His eyes studied me in the dim light. He didn't need to argue; he simply looked, and I felt the lie crumble. "The house shifts when you are uneasy," he said.

And he was right. I had noticed it before—how the staff moved sharper, how Rosa's heels clicked faster, how the guards doubled their patrols. The estate itself bent to his awareness of me.

Michael stepped closer, his shadow spilling across the bed. He touched the headboard lightly with one hand, not me but close enough to remind me that he could.

"What did you see?" His voice was low, quiet, dangerous in its softness.

"Nothing," I whispered.

"Lyn."

The way he said my name left me no room to hide.

"The river," I admitted. "And the hooded figure."

His jaw tightened.
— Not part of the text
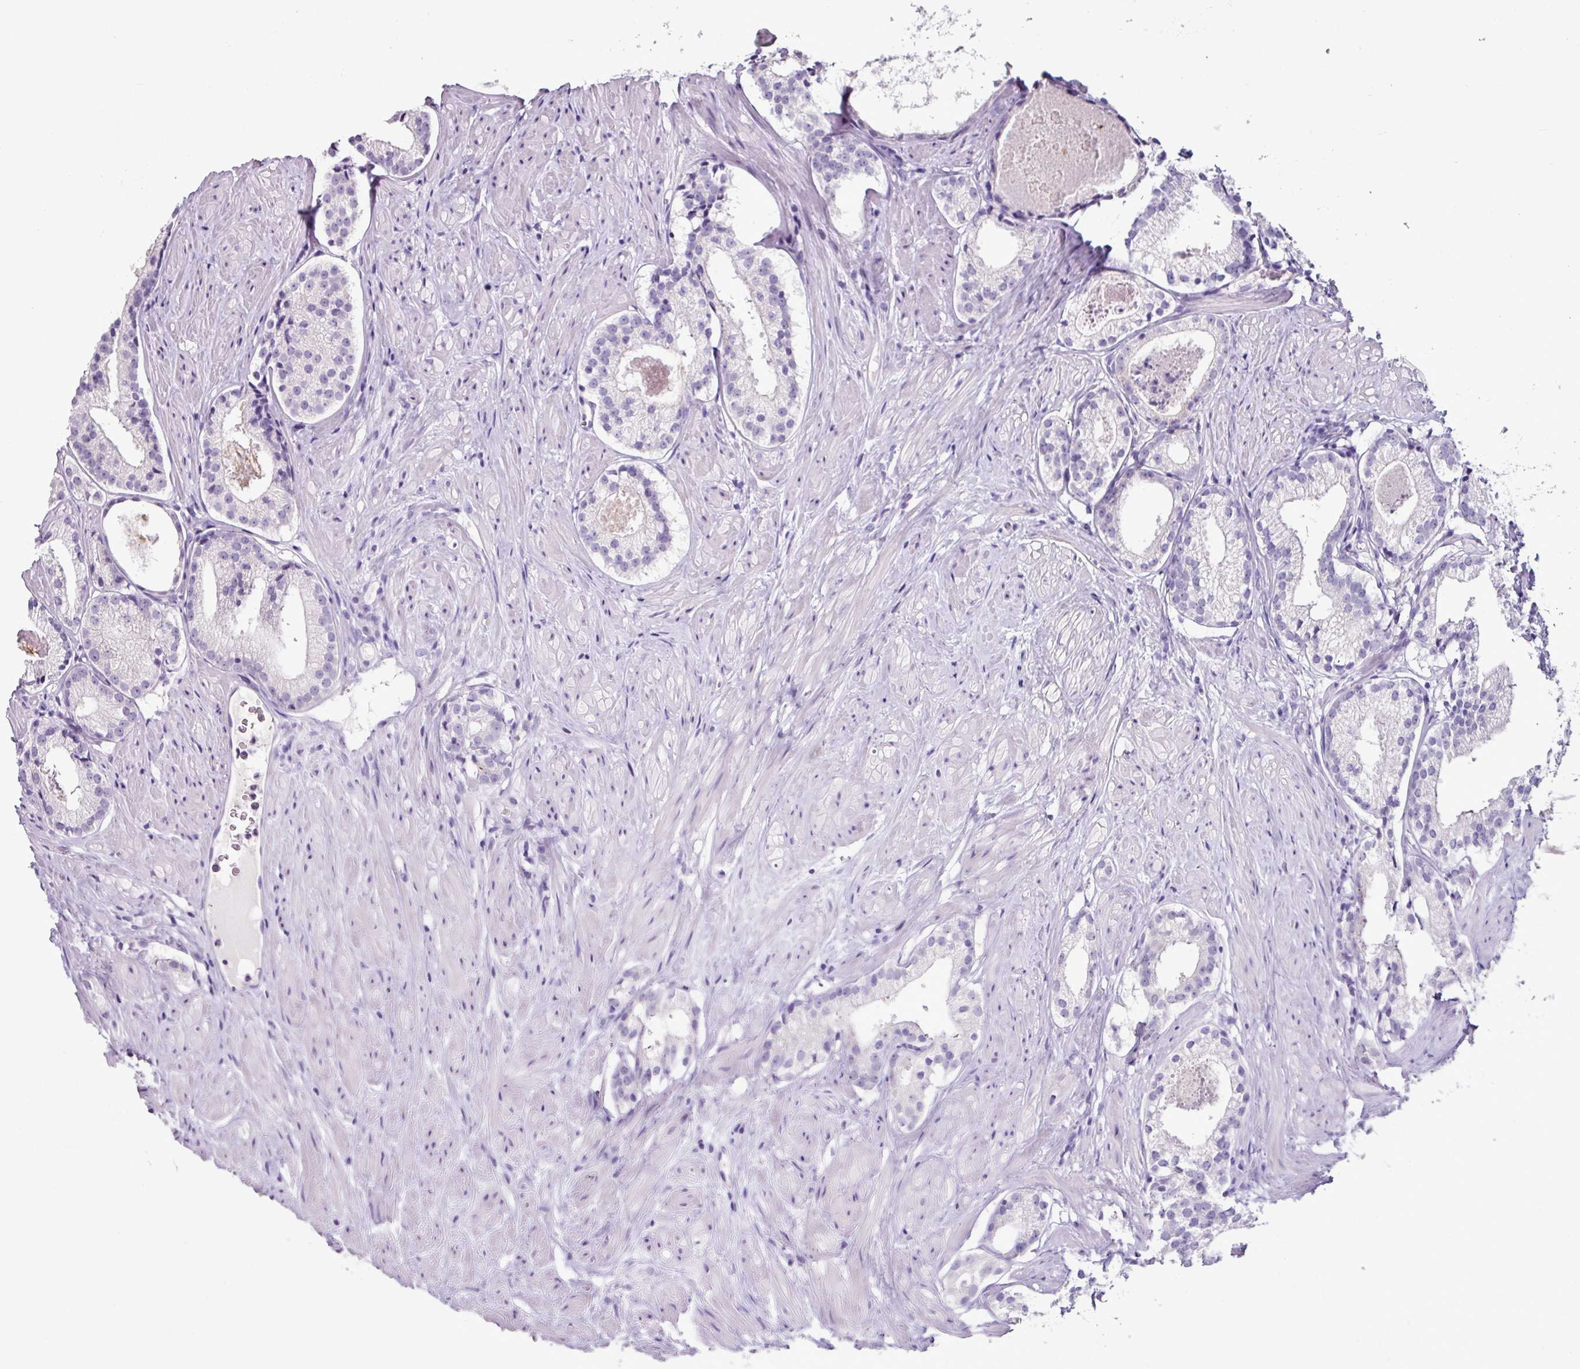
{"staining": {"intensity": "negative", "quantity": "none", "location": "none"}, "tissue": "prostate cancer", "cell_type": "Tumor cells", "image_type": "cancer", "snomed": [{"axis": "morphology", "description": "Adenocarcinoma, Low grade"}, {"axis": "topography", "description": "Prostate"}], "caption": "Prostate cancer was stained to show a protein in brown. There is no significant expression in tumor cells.", "gene": "GLP2R", "patient": {"sex": "male", "age": 57}}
For a moment, I thought he would break the wood beneath his hand. "What did they do?"

"They just… smiled." My voice shook. "Like they knew something I didn't."

Michael's eyes darkened, storm breaking just beneath the surface. "They don't matter."

"They do to me," I snapped, more harshly than I meant to. "If they're the one who pushed me, if they're the reason I ended up here—then they matter."

Michael leaned closer. His shadow swallowed me. "Do you regret being here?"

The question punched straight through me.

"No," I whispered. And it was true, despite the fear. Despite the confusion. Despite him.

But the truth that followed clawed out of me before I could stop it.

"I regret not knowing why."

Silence stretched between us.

Then Michael reached into his pocket and placed something on the nightstand.

The fountain charm.

I stared at it. Its small surface caught the lamplight, glowing faintly, as if it remembered a promise I had almost forgotten.

"You keep seeing ghosts because you look behind you," Michael said softly. "Look forward instead. I'll be there."

My throat tightened. "And if the ghosts catch up?"

His voice was steady, terrifying in its certainty. "Then I'll destroy them."

A shiver ran through me. Not because I doubted him—but because I wasn't sure if I wanted the ghosts destroyed, or remembered.

He left as quietly as he entered, the door closing with a soft click.

I sat in the dark, clutching the locket and staring at the charm. Two promises. Two weights.

I pressed the charm into my palm until it hurt. Then, restless, I walked to the balcony.

The night air was cool, brushing my skin like unseen fingers. The city stretched out below, glittering with lights that pretended nothing was wrong. Beyond it, the river wound silver through the darkness, calm on the surface, hiding currents beneath.

It looked peaceful from here. But I remembered the water in my lungs, the hooded smile pulling me under.

"Which promise do I trust?" I whispered.

The wind chime rattled, wrong again.

I went back inside, curling under the sheets. Sleep didn't come, but memories did.

Flashes of vending machines humming. A fountain swallowing coins. Adrian's crooked smile. Michael's storm-dark eyes.

Two worlds colliding in my chest.

When I finally drifted off, the dream returned. I stood at the river again. This time, there were two reflections in the water—one with a crooked smile, one with storm-dark eyes—watching me. Waiting for me to choose.

And I woke knowing that choice was coming.